Wishing you happy cooking, always!

Kornelia Santoro with family

Vegetarian Lasagna

Ingredients (for 8 servings):

  • 400 grams mushrooms (2 packets here in Goa)
  • 250 grams Lasagna sheets (best Italian)
  • 500 grams Mozzarella (or any other cheese that melts well)
  • salt
  • pepper
  • butter to grease the baking dish
  • baking dish 34 cm (13 inches) long, 19 cm (7.5 inches) wide and 6 cm (2.25 inches) deep

For the tomato sauce:

  • 6 tablespoons extra virgin olive oil
  • 3 medium onions
  • 4 big cloves garlic
  • 2 medium carrots
  • 1 medium beetroot
  • 1 stick celery
  • 2 packets tomato puree (200 ml each) or 1 big tin of Italian tomatoes
  • 1 tablespoon dried oregano

For the béchamel sauce:

  • 1 litre milk
  • 100 grams butter
  • ½ cup flour


I always start with making the tomato sauce. If you want to take a shortcut, you could substitute the homemade tomato sauce with a ready made one. However, making Lasagna is a lot of work anyway so you might as well make everything from scratch. For sure it is healthier this way.

Clean the onions, garlic, carrots, beetroot and the celery and chop everything into small pieces. I use my blender for this job. Place the vegetables into a pressure cooker, add the oil, the tomato puree or the tinned tomatoes and half a glass of water, close the lid and boil for half an hour after the first whistle. You can also use a normal pot and boil the tomato sauce until all the vegetables are really soft.

Season the sauce with salt and pepper and stir in the oregano. Dried oregano should never cook for a long time, that’s why it is better to add it after boiling the vegetables. If you want, you can take the taste of the tomato sauce into different directions with adding different herbs. You could for example use thyme or basil. Remember never to chop basil finely because the aromatic oils will evaporate.

While the tomato sauce is cooking, you can clean the mushrooms. I always peel them and give them a quick rinse with water. Never leave mushrooms in a bowl of water because they will soak up the liquid and not taste well. Grate the cheese and keep it aside.
  Now it is time for the béchamel sauce. Melt the butter in a pot over low heat. You don’t want to burn the butter. Stir in the flower and mix very well. There should be no lumps. 

Add a dash of milk to it. At this moment is it essential to keep stirring continuously. When the mild hits the butter-flour-mixture, it seizes up and turns it into a rather thick affair. Keep stirring until you have a homogenous mix before adding more milk. 

Always add only a cup or so and stir until the sauce has absorbed the liquid well. Keep adding until you have incorporated the full litre of milk. Now you need a bit of patience until the sauce boils. Keep stirring occasionally. When the sauce finally bubbles, switch it off and season with salt. Some people like nutmeg in their béchamel; I prefer it without. 
Now it is time to assemble your Lasagna. Slice the mushrooms and butter the baking dish generously. Keep everything in easy reach and use some big spoons or ladles.

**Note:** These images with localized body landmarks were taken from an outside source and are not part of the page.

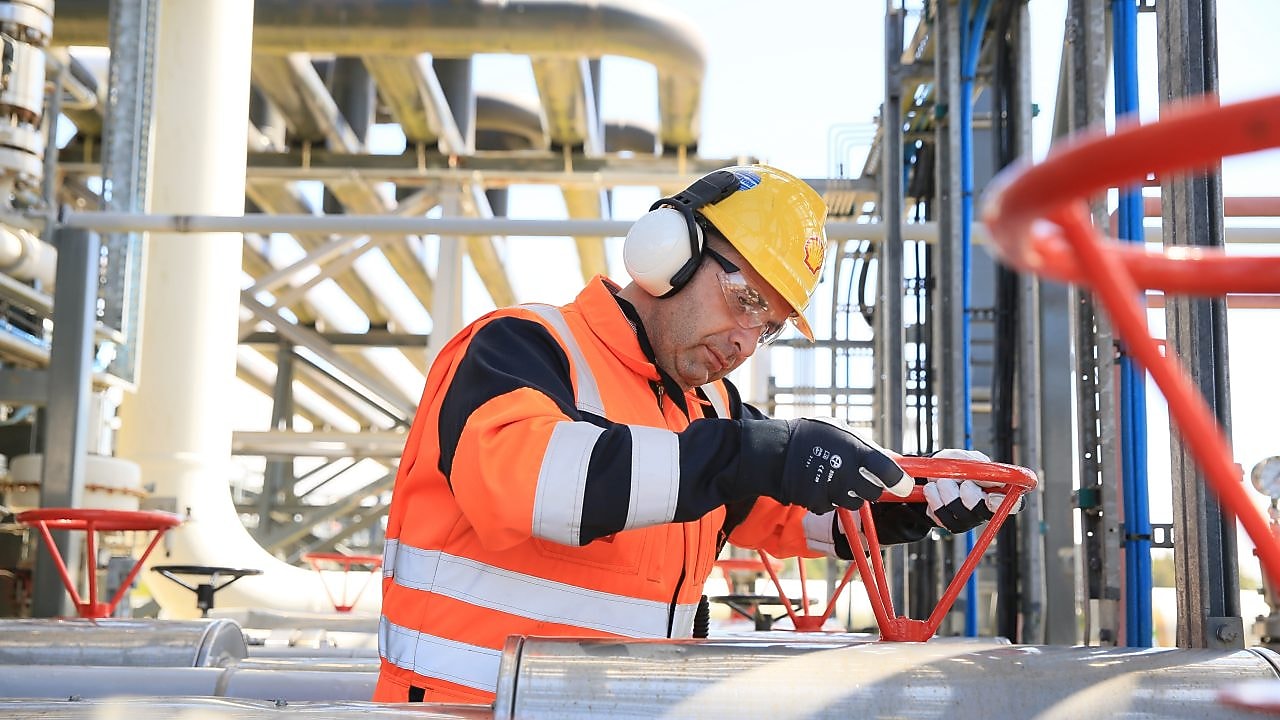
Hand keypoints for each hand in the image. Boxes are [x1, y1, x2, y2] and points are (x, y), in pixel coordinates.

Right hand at [779, 418, 911, 513]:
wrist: (774, 452)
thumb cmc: (810, 436)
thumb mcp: (841, 431)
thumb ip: (868, 448)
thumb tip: (895, 461)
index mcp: (855, 450)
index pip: (889, 471)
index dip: (900, 481)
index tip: (904, 485)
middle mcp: (845, 472)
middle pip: (875, 493)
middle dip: (871, 487)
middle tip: (860, 477)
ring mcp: (831, 490)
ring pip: (855, 503)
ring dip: (850, 494)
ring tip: (834, 477)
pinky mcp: (818, 503)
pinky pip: (833, 507)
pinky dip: (829, 499)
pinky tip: (819, 484)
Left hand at [921, 449, 1023, 533]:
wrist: (929, 472)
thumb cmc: (953, 465)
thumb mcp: (964, 458)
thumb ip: (976, 464)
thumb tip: (989, 475)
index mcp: (996, 491)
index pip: (1013, 504)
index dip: (1003, 502)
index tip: (991, 495)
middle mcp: (984, 508)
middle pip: (984, 512)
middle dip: (970, 496)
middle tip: (962, 482)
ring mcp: (967, 518)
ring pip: (960, 513)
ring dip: (947, 491)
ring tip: (941, 480)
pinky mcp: (949, 522)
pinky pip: (941, 516)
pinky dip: (934, 497)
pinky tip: (932, 489)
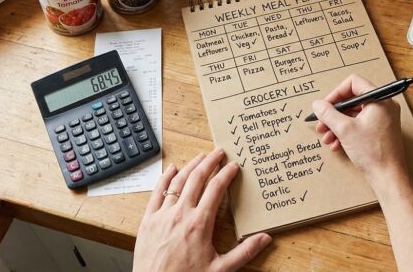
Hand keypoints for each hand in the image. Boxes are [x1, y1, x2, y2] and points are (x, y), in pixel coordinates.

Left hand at [133, 148, 271, 271]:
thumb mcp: (220, 269)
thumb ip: (244, 252)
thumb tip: (264, 239)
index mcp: (200, 224)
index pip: (216, 189)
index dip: (226, 174)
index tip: (233, 166)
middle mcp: (180, 214)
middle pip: (197, 178)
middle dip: (209, 162)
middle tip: (218, 152)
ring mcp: (162, 215)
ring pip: (177, 182)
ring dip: (190, 166)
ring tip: (200, 157)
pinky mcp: (148, 220)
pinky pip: (157, 192)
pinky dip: (165, 178)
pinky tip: (172, 169)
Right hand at [312, 74, 409, 184]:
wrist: (388, 176)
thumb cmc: (372, 152)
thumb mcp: (344, 130)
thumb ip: (328, 114)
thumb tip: (317, 104)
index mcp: (379, 99)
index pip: (353, 83)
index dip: (336, 93)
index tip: (325, 106)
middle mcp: (383, 106)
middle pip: (352, 100)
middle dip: (334, 113)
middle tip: (321, 123)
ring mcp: (382, 119)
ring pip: (353, 114)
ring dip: (337, 125)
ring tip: (326, 137)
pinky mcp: (379, 131)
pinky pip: (359, 125)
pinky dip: (346, 132)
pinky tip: (335, 144)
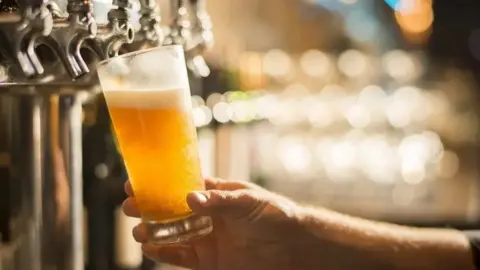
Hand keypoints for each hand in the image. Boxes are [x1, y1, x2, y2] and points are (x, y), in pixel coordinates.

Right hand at [122, 178, 310, 269]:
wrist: (292, 246)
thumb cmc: (274, 213)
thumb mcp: (248, 200)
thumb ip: (220, 200)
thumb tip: (190, 198)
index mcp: (215, 194)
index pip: (180, 185)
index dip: (159, 183)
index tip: (136, 181)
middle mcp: (206, 215)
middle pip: (169, 210)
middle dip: (148, 207)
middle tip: (129, 205)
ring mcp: (205, 238)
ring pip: (170, 233)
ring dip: (151, 231)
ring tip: (138, 229)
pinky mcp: (208, 260)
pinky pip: (180, 257)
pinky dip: (164, 253)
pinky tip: (150, 247)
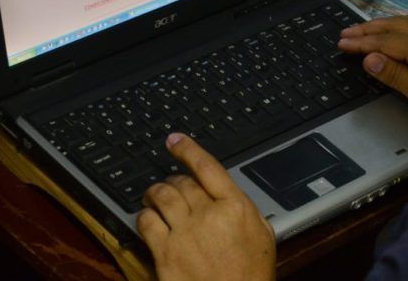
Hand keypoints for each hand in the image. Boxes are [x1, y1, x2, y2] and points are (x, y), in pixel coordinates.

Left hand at [137, 133, 275, 280]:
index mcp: (235, 206)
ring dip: (155, 191)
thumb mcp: (263, 234)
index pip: (207, 166)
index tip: (175, 140)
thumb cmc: (251, 275)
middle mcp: (207, 215)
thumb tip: (228, 191)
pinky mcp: (164, 253)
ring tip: (154, 194)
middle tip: (173, 182)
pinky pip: (146, 222)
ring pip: (161, 196)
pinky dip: (144, 214)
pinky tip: (148, 216)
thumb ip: (244, 208)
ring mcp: (184, 233)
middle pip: (182, 181)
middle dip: (174, 178)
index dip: (188, 149)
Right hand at [338, 15, 407, 133]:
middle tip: (344, 33)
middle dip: (366, 29)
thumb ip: (396, 75)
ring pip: (403, 21)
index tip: (341, 44)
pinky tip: (393, 27)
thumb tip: (369, 59)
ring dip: (380, 24)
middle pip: (391, 25)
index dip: (361, 43)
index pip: (384, 41)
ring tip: (362, 29)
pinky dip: (396, 23)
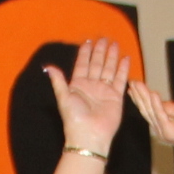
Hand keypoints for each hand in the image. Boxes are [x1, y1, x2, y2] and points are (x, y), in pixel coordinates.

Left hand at [46, 39, 130, 155]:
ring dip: (112, 57)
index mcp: (78, 85)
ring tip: (115, 44)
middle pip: (97, 64)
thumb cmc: (74, 118)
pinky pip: (120, 80)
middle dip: (100, 51)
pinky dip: (123, 69)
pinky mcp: (116, 97)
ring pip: (109, 69)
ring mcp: (104, 91)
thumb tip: (48, 67)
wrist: (89, 136)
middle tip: (104, 38)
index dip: (85, 53)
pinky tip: (125, 58)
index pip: (82, 64)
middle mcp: (92, 86)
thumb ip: (58, 81)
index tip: (88, 41)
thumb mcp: (63, 97)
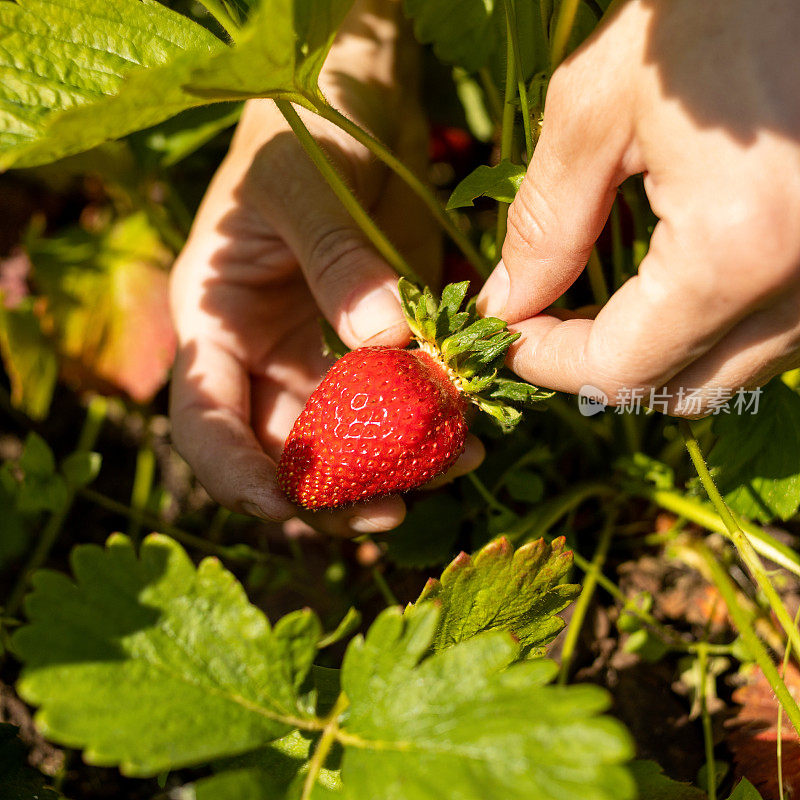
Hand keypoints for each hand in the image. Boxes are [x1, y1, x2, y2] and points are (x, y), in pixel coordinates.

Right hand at [169, 2, 481, 534]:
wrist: (353, 104)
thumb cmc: (298, 132)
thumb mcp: (299, 185)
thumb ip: (333, 261)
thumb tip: (384, 341)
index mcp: (216, 324)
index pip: (205, 420)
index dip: (235, 472)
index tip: (282, 504)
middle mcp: (265, 355)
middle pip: (286, 450)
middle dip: (333, 491)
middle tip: (389, 509)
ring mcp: (325, 356)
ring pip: (351, 441)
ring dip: (396, 466)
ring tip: (452, 464)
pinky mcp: (383, 347)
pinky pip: (401, 405)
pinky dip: (432, 426)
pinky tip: (469, 433)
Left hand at [478, 0, 799, 414]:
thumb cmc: (702, 6)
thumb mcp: (596, 109)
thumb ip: (544, 226)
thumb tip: (507, 305)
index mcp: (739, 250)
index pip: (621, 372)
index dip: (547, 363)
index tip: (505, 331)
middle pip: (681, 392)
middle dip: (599, 368)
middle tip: (545, 322)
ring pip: (731, 370)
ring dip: (655, 353)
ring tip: (596, 301)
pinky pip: (768, 330)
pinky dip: (705, 325)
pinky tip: (664, 278)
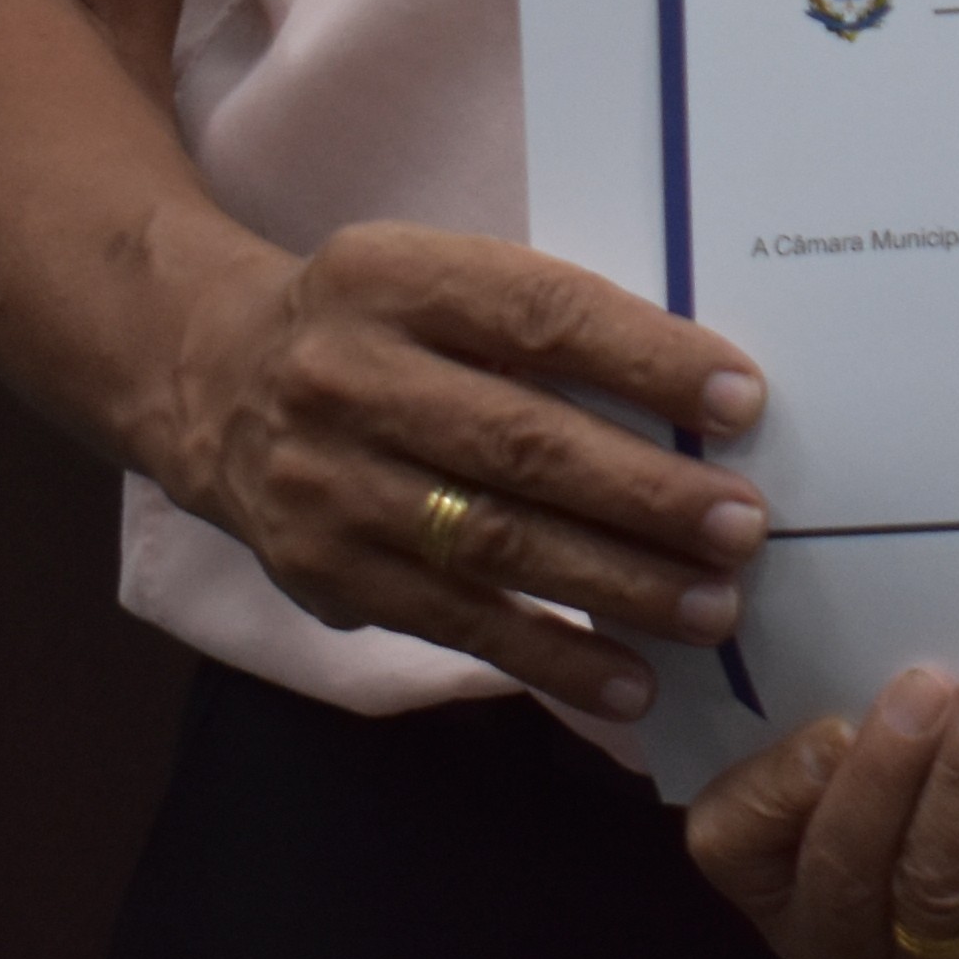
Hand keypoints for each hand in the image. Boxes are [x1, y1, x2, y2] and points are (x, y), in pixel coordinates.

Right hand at [161, 223, 767, 720]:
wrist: (216, 381)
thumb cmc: (382, 326)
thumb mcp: (437, 279)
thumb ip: (542, 324)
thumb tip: (702, 404)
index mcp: (394, 277)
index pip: (538, 315)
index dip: (644, 360)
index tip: (741, 401)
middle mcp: (348, 378)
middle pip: (520, 442)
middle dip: (644, 492)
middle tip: (742, 526)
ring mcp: (328, 483)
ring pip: (493, 543)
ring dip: (617, 583)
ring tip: (712, 607)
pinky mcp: (324, 573)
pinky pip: (456, 622)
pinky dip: (551, 657)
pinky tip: (630, 681)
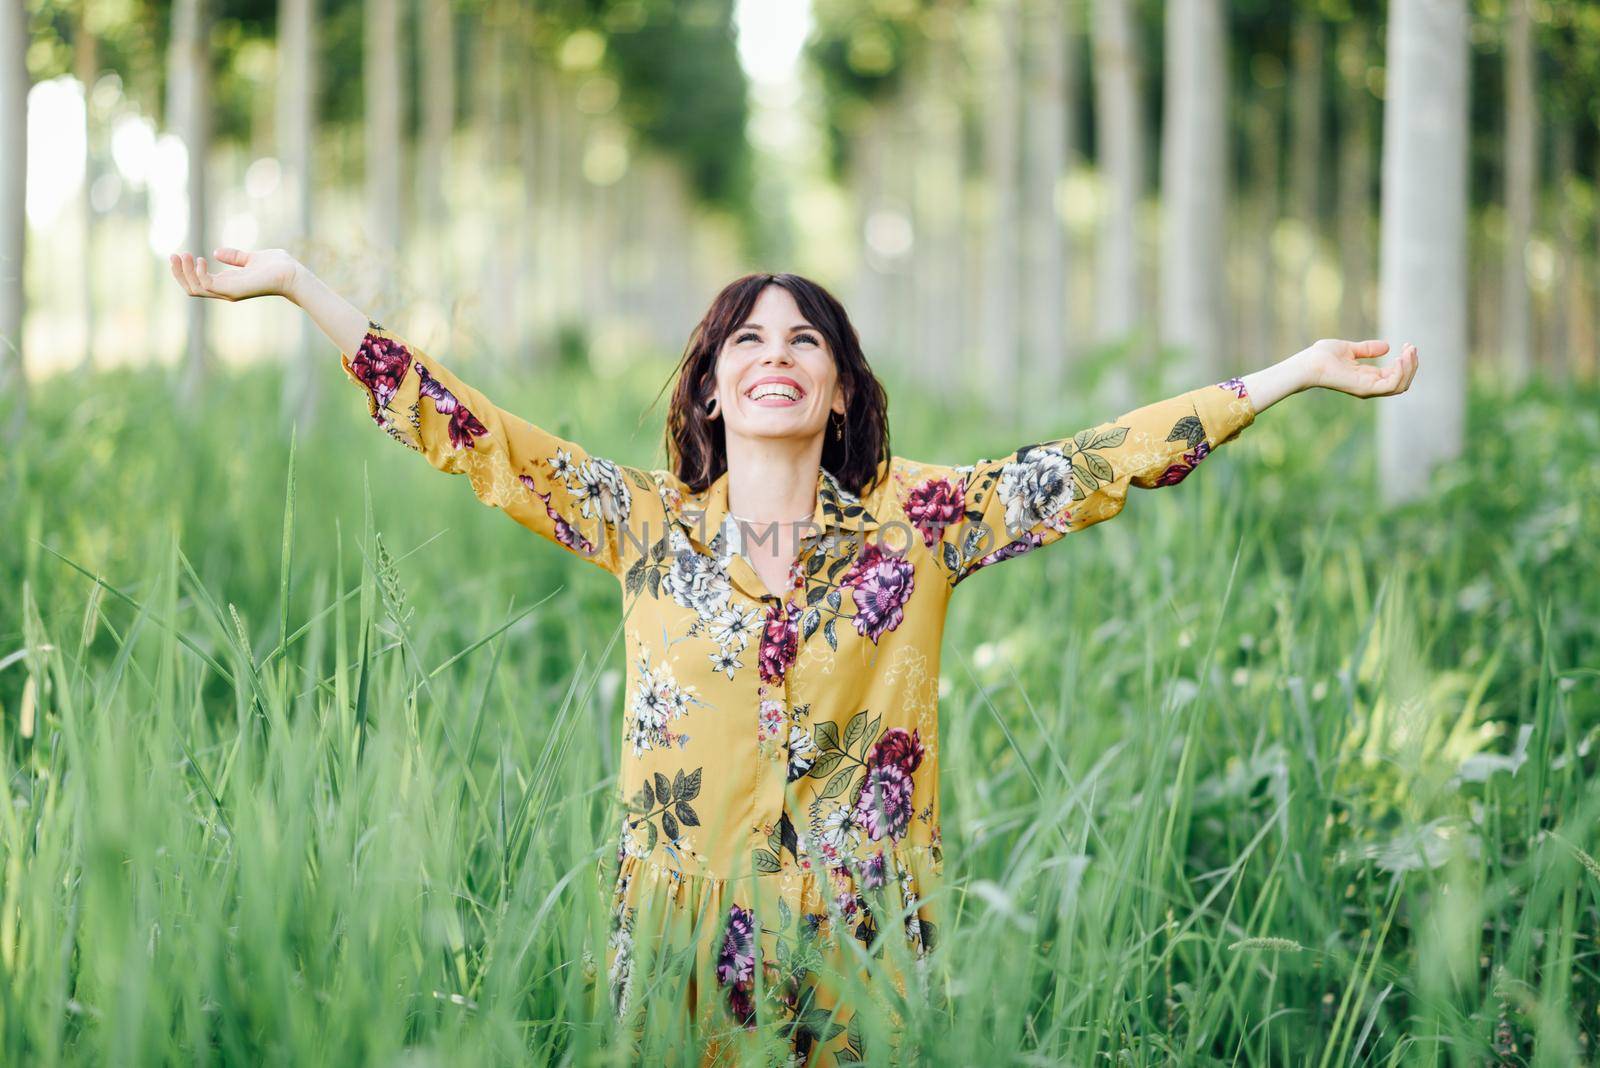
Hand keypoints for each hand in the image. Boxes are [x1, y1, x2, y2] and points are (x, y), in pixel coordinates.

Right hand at [167, 247, 300, 301]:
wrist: (293, 273)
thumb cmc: (277, 267)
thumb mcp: (251, 258)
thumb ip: (235, 257)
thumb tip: (216, 252)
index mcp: (228, 284)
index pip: (199, 283)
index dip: (185, 271)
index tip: (179, 254)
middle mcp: (226, 291)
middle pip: (192, 288)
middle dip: (179, 273)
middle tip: (173, 255)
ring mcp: (229, 292)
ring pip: (196, 288)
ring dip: (184, 272)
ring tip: (183, 254)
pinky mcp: (233, 291)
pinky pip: (208, 286)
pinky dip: (199, 274)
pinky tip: (199, 259)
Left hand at [1294, 338, 1418, 397]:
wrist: (1309, 362)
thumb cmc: (1322, 356)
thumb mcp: (1350, 349)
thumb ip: (1367, 349)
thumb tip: (1387, 346)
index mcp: (1368, 378)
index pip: (1396, 375)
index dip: (1406, 361)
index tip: (1408, 345)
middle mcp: (1370, 386)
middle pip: (1403, 382)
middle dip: (1412, 365)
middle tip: (1411, 347)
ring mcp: (1368, 389)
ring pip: (1401, 385)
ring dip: (1409, 367)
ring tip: (1408, 351)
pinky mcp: (1365, 388)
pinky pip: (1391, 385)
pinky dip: (1400, 372)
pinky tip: (1398, 358)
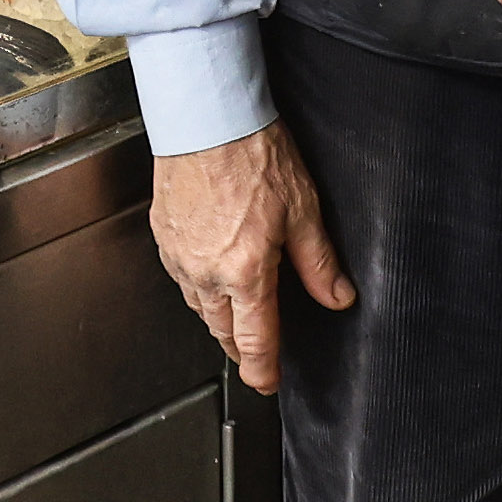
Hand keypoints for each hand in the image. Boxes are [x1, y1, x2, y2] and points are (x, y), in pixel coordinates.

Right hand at [148, 122, 352, 393]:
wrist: (206, 118)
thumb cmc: (252, 154)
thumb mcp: (302, 210)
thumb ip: (319, 262)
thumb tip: (338, 296)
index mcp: (245, 272)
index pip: (255, 340)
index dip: (264, 370)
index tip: (268, 382)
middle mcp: (207, 272)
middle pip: (222, 329)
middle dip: (240, 345)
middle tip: (255, 351)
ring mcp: (179, 256)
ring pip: (199, 306)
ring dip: (218, 317)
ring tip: (235, 315)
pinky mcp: (163, 237)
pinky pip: (181, 277)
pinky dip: (198, 286)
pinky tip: (208, 273)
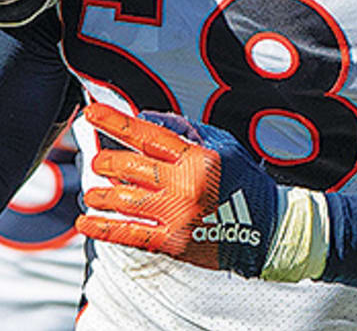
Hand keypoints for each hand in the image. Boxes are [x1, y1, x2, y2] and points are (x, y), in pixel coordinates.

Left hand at [76, 103, 280, 277]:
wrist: (269, 230)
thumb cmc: (244, 183)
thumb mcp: (222, 146)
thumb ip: (185, 130)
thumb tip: (147, 119)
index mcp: (197, 157)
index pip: (147, 135)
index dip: (116, 123)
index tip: (92, 114)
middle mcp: (185, 185)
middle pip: (130, 168)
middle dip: (106, 162)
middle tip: (97, 161)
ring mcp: (178, 216)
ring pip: (125, 201)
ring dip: (101, 195)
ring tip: (91, 192)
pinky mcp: (175, 243)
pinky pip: (131, 234)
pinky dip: (104, 228)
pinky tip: (87, 222)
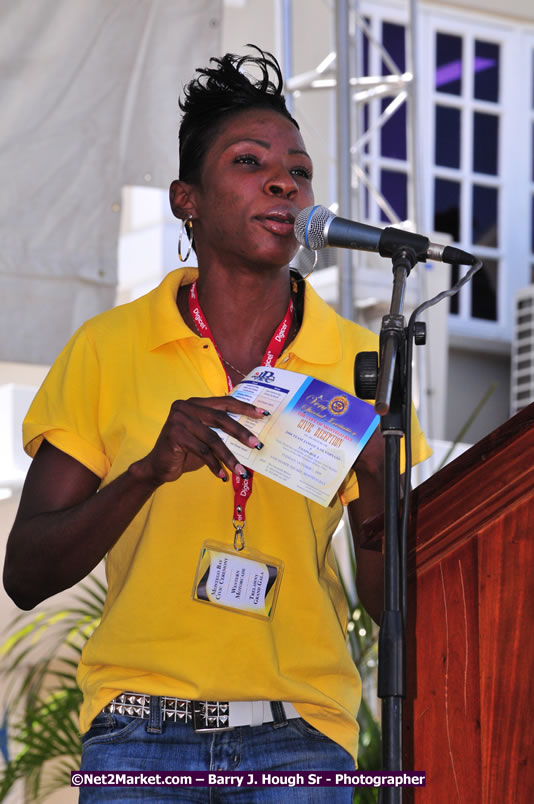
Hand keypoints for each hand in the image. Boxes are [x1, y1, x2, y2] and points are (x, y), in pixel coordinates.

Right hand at [129, 396, 266, 487]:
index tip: (263, 414)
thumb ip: (223, 432)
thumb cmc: (186, 451)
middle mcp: (186, 407)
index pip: (225, 402)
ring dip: (229, 457)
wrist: (158, 466)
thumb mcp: (207, 438)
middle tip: (257, 445)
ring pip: (212, 439)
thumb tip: (253, 437)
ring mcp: (178, 420)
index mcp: (196, 403)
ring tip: (241, 471)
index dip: (245, 408)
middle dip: (241, 433)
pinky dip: (214, 465)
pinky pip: (201, 451)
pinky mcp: (174, 435)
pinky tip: (223, 475)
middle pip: (220, 419)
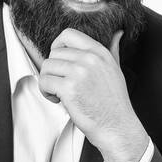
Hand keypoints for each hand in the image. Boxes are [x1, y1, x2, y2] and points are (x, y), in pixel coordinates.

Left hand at [38, 28, 147, 161]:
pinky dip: (46, 92)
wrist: (117, 127)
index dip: (57, 46)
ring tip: (59, 93)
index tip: (59, 60)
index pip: (68, 34)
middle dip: (53, 70)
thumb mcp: (116, 70)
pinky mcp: (69, 88)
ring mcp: (79, 72)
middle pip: (54, 53)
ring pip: (46, 67)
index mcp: (100, 52)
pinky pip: (44, 82)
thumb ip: (113, 50)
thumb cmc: (114, 103)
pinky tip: (58, 100)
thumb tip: (117, 34)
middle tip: (62, 84)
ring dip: (48, 81)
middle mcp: (90, 59)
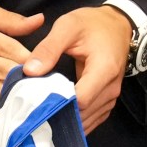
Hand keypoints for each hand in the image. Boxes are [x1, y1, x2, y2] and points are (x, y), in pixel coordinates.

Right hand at [0, 0, 43, 114]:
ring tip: (35, 96)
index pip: (9, 47)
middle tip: (47, 83)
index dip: (31, 58)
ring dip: (16, 95)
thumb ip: (6, 18)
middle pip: (3, 71)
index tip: (46, 64)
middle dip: (28, 79)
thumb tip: (38, 21)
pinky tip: (13, 105)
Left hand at [24, 6, 135, 134]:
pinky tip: (57, 114)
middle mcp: (111, 88)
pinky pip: (91, 120)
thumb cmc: (93, 24)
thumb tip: (29, 71)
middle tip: (33, 109)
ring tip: (42, 112)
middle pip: (83, 114)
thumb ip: (48, 48)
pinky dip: (74, 120)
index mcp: (104, 69)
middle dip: (58, 113)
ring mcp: (111, 98)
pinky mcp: (107, 103)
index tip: (36, 99)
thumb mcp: (68, 26)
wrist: (117, 26)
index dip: (58, 103)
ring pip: (86, 121)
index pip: (81, 100)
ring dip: (65, 119)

Start with a layer of pasta sheets. Spread béchamel over it. Then follow with tomato sauce, sliced mushrooms and some grated mozzarella. Layer the ingredients into your baking dish. There might be some sauce left over (or maybe not). It is difficult to make exactly the amount needed. Remember not to fill the baking dish until the brim.

Finish with béchamel, a bit of tomato sauce and a lot of grated mozzarella. Bake the Lasagna in the oven at 190 degrees Celsius for 45 minutes. The cheese should form a golden brown, crunchy crust. If you have a gas oven like me, you might want to give it a few minutes under the grill to crisp up the cheese crust. Enjoy!